◆ **Excerpt to read**
····················

Issue(HER with in SAC algorithm)

Question

Issue(HER with in SAC algorithm)

wadeKeith opened this issue 5 months ago · comments

🐛 Bug

I have no idea, why my code can't run. Is that about vectorize env problem? or something. Please help me to check this code.

Code example

import numpy as np
from env import UR5Env
import math
from stable_baselines3.common.env_checker import check_env
import gymnasium as gym

from stable_baselines3 import SAC, HerReplayBuffer
from stable_baselines3.common.env_util import make_vec_env
from stable_baselines3.common.vec_env import DummyVecEnv, VecNormalize
import time
import os

from utilize import linear_schedule

seed = 429
reset_arm_poses = [math.pi, -math.pi/2, -math.pi5/9, -math.pi4/9,
math.pi/2, 0]
reset_gripper_range = [0, 0.085]
visual_sensor_params = {
'image_size': [128, 128],
'dist': 1.0,
'yaw': 90.0,
'pitch': -25.0,
'pos': [0.6, 0.0, 0.0525],
'fov': 75.0,
'near_val': 0.1,
'far_val': 5.0,
'show_vision': False
}
robot_params = {
"reset_arm_poses": reset_arm_poses,
"reset_gripper_range": reset_gripper_range,
}

sim_params = {"use_gui":False,
'timestep':1/240,
'control_type':'joint',
'gripper_enable':False}
env_kwargs_dict = {"sim_params":sim_params, "robot_params": robot_params, "visual_sensor_params": visual_sensor_params}

vec_env = make_vec_env(UR5Env, n_envs=1, env_kwargs = env_kwargs_dict, seed=seed)
vec_env = VecNormalize(vec_env, norm_obs=True, norm_reward=False)
model = SAC("MultiInputPolicy",vec_env,
learning_rate = linear_schedule(1e-6),
replay_buffer_class=HerReplayBuffer,
replay_buffer_kwargs=dict( n_sampled_goal=1, goal_selection_strategy="future"),
buffer_size = 1000000,
learning_starts = 100,
batch_size = 256,
tau = 0.005,
gamma = 0.99,
train_freq = (1, "step"), #(2, "episode"), (5, "step")
tensorboard_log = './logs',
seed = seed,
verbose=1,
device='cuda')
model.learn(total_timesteps=500000,
log_interval=10,
tb_log_name="ur5_robotiq140_sac",
progress_bar=True)
model.save("./model/ur5_robotiq140_sac")
stats_path = os.path.join('./normalize_file/', "vec_normalize_sac.pkl")
vec_env.save(stats_path)

vec_env.close()

····················

◆ **Data supplied**
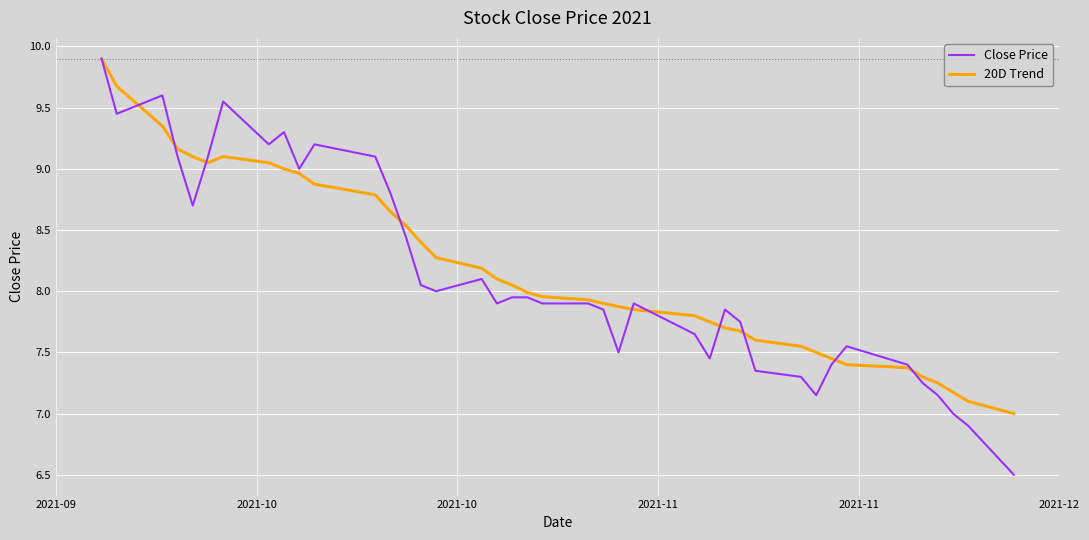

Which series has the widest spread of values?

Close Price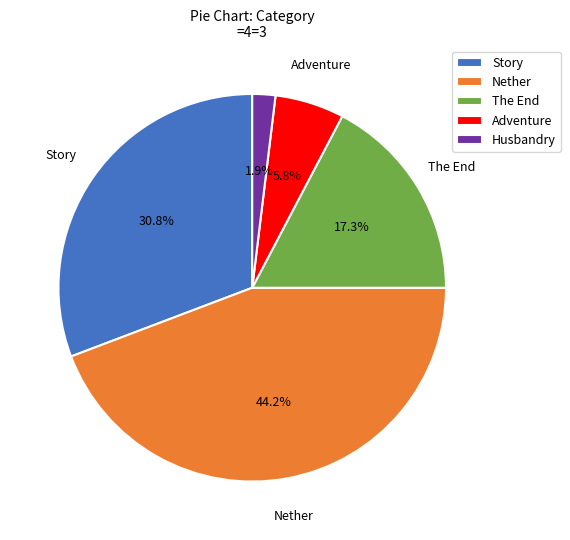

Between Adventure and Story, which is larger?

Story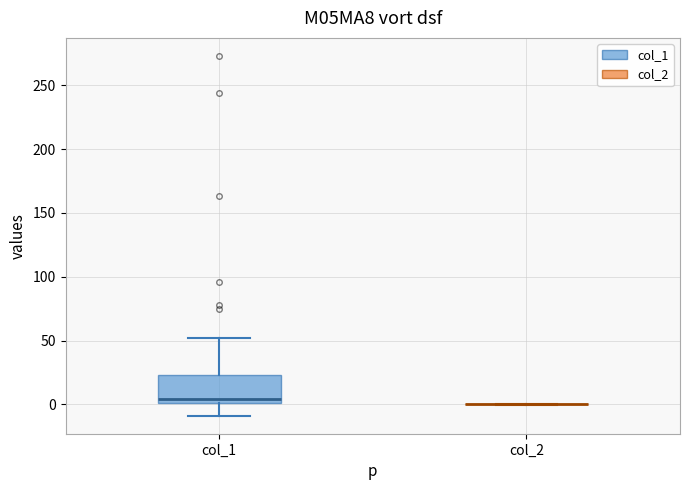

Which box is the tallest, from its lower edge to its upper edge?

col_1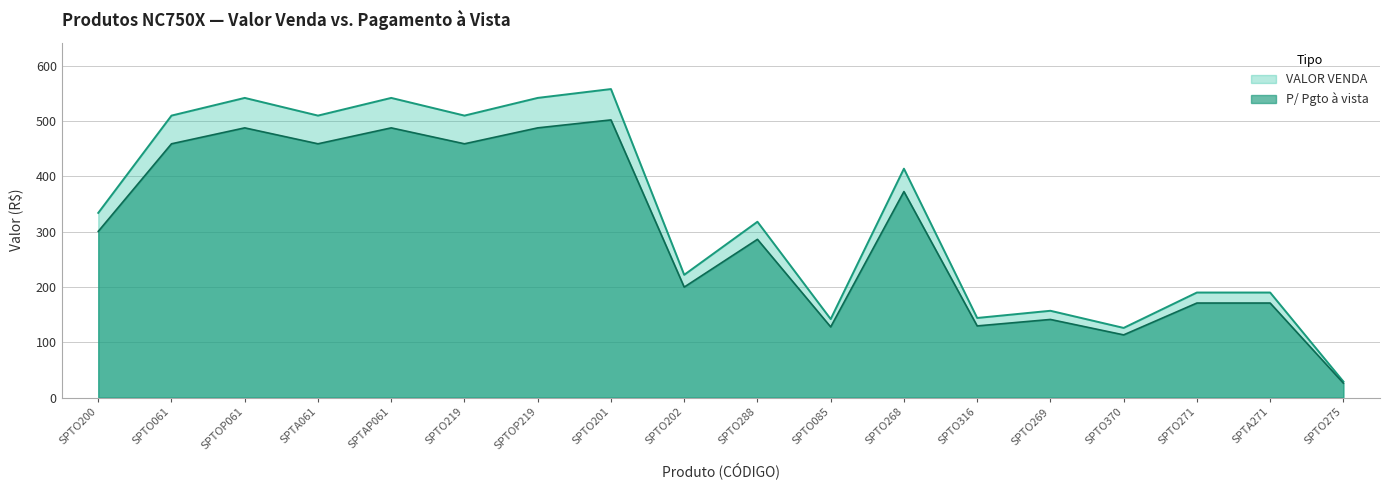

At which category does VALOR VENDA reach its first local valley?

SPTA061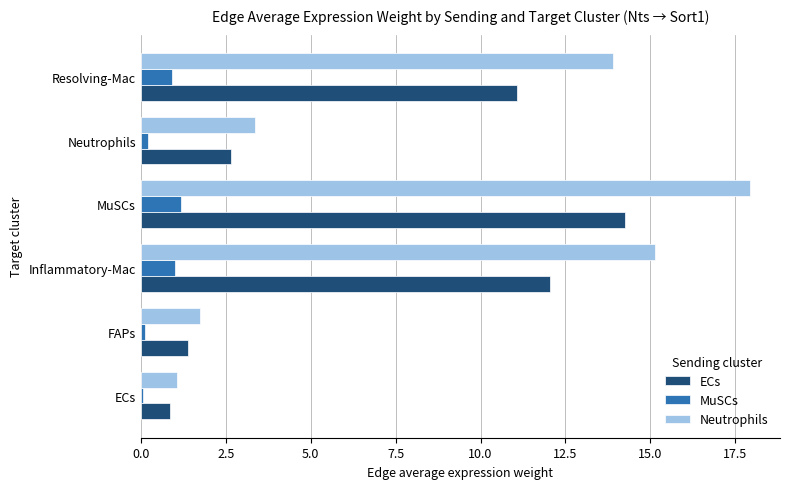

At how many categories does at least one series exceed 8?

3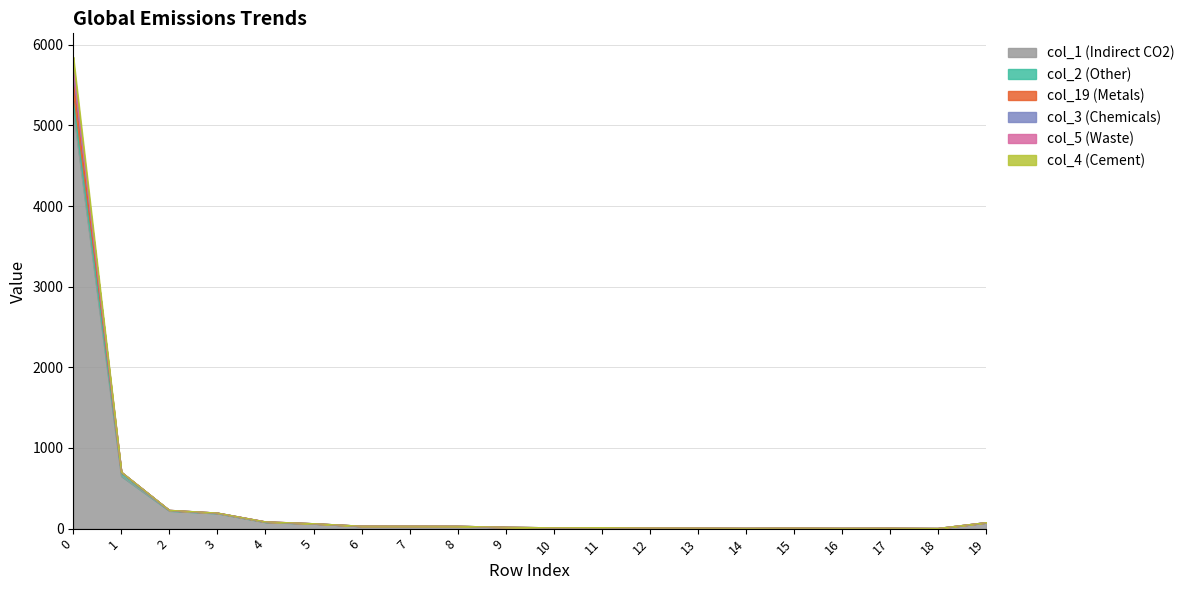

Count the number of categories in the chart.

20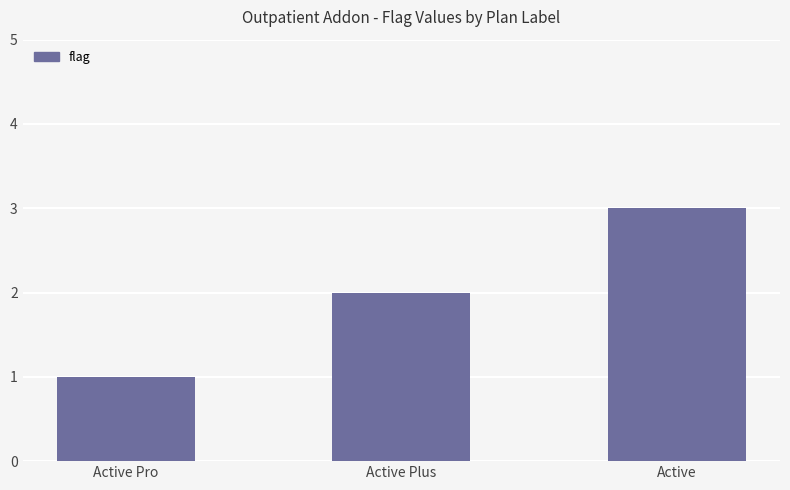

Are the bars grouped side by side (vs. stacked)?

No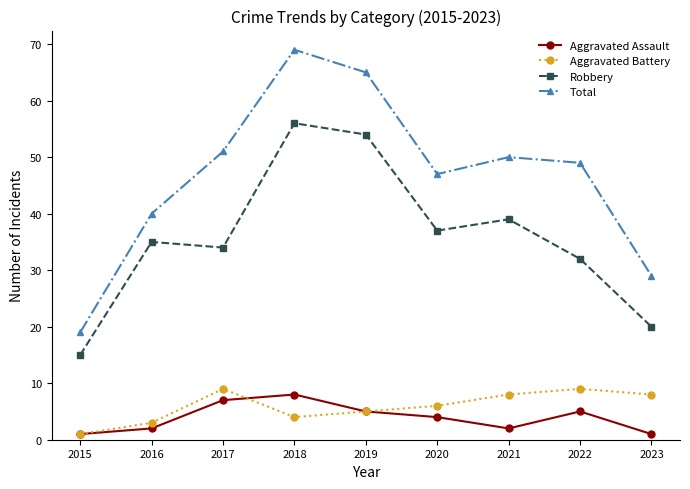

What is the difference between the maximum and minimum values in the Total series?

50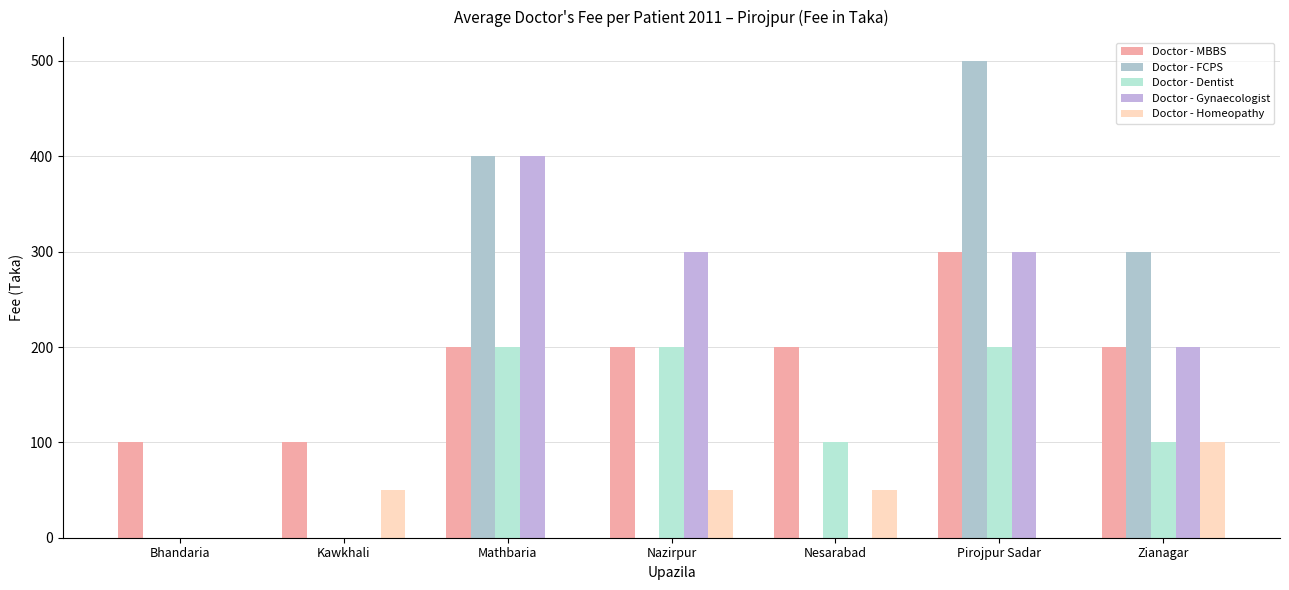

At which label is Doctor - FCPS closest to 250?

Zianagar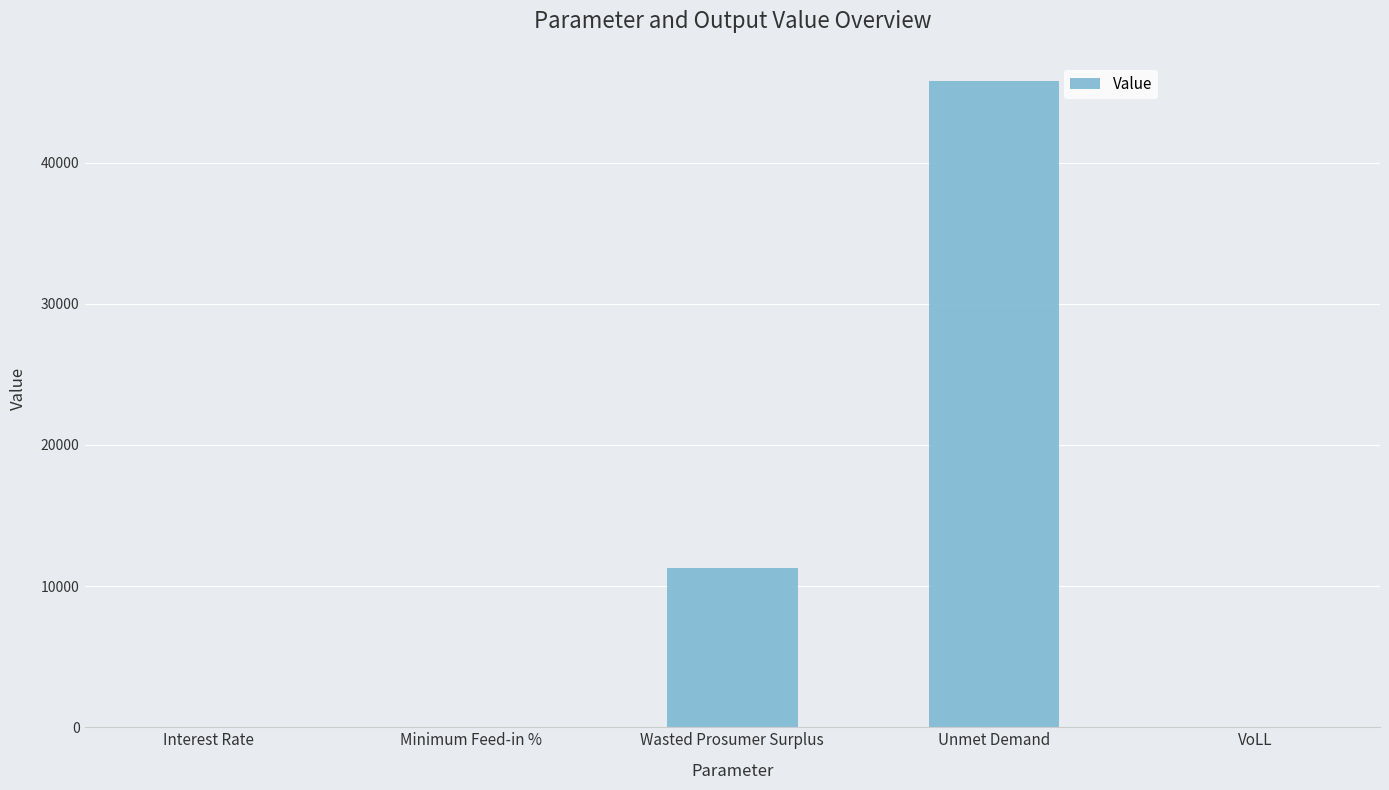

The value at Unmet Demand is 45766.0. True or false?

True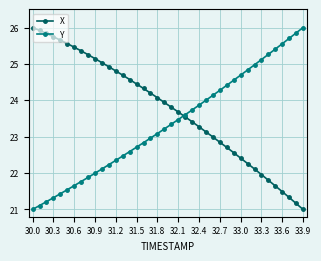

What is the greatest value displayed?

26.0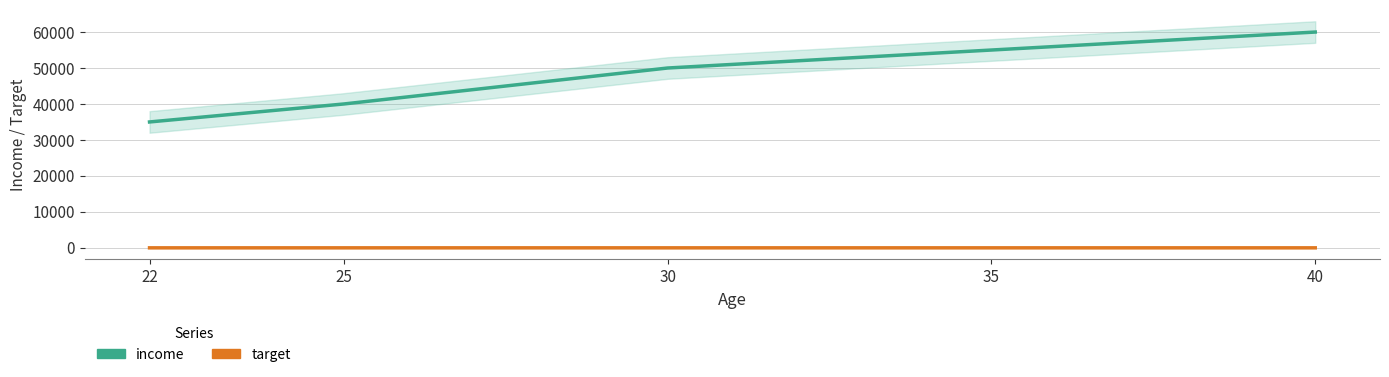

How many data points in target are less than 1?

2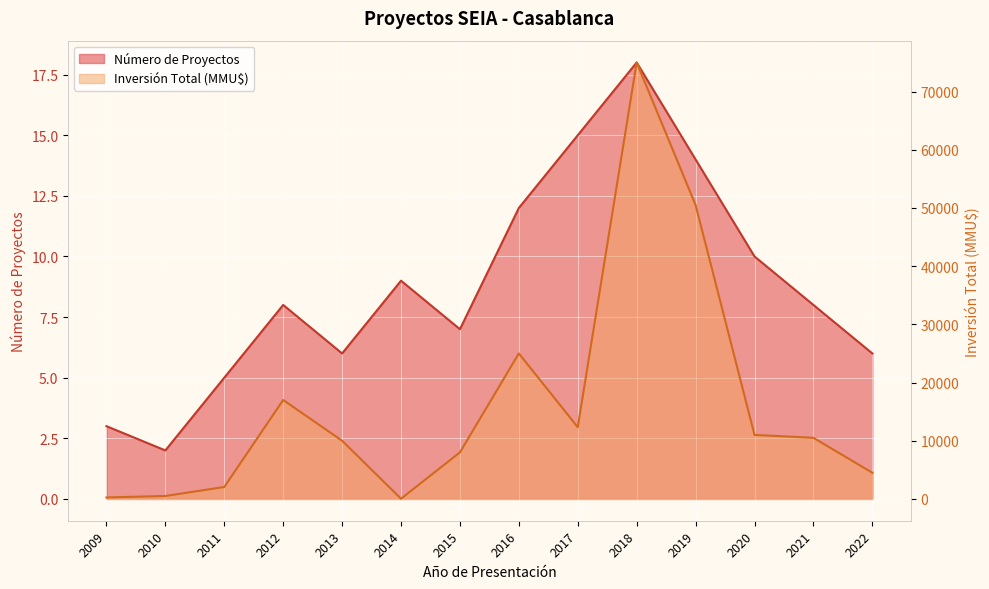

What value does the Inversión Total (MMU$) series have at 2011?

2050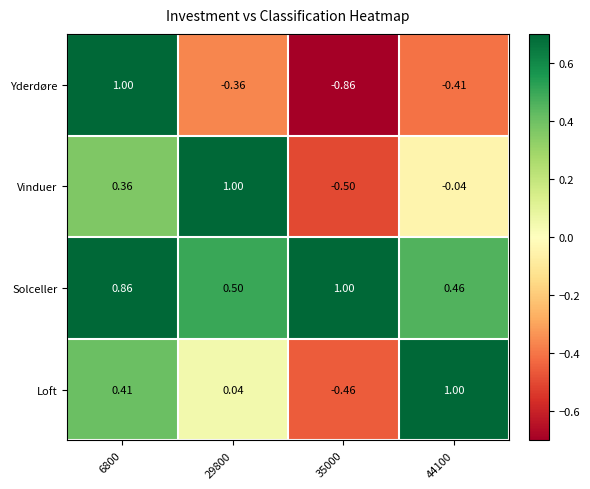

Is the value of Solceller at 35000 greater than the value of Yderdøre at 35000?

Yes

····················

◆ **Explore the material**
1. Name every class or function that the code in the HER-with-SAC issue above imports from stable_baselines3 or one of its submodules.
2. Extend the HER-with-SAC issue above, picking up right after its final line.

◆ **Responses**
1. check_env, SAC, HerReplayBuffer, make_vec_env, DummyVecEnv, VecNormalize

2.
del model ,vec_env# remove to demonstrate saving and loading
sim_params['use_gui'] = True
env_kwargs_dict = {"sim_params":sim_params, "robot_params": robot_params, "visual_sensor_params": visual_sensor_params}
vec_env = make_vec_env(UR5Env, n_envs=1, env_kwargs = env_kwargs_dict, seed=seed)
vec_env = VecNormalize.load(stats_path, vec_env)
vec_env.training = False
vec_env.norm_reward = False
model = SAC.load("./model/ur5_robotiq140_sac",env=vec_env)
obs = vec_env.reset()
dones=False
while not dones:
action, _states = model.predict(obs,deterministic=True)
obs, rewards, dones, info = vec_env.step(action)
vec_env.render("human")
vec_env.close()
exit()

Relevant log output / Error message

Unable to sample before the end of the first episode. We recommend choosing a value for learning_starts that is greater than the maximum number of timesteps in the environment.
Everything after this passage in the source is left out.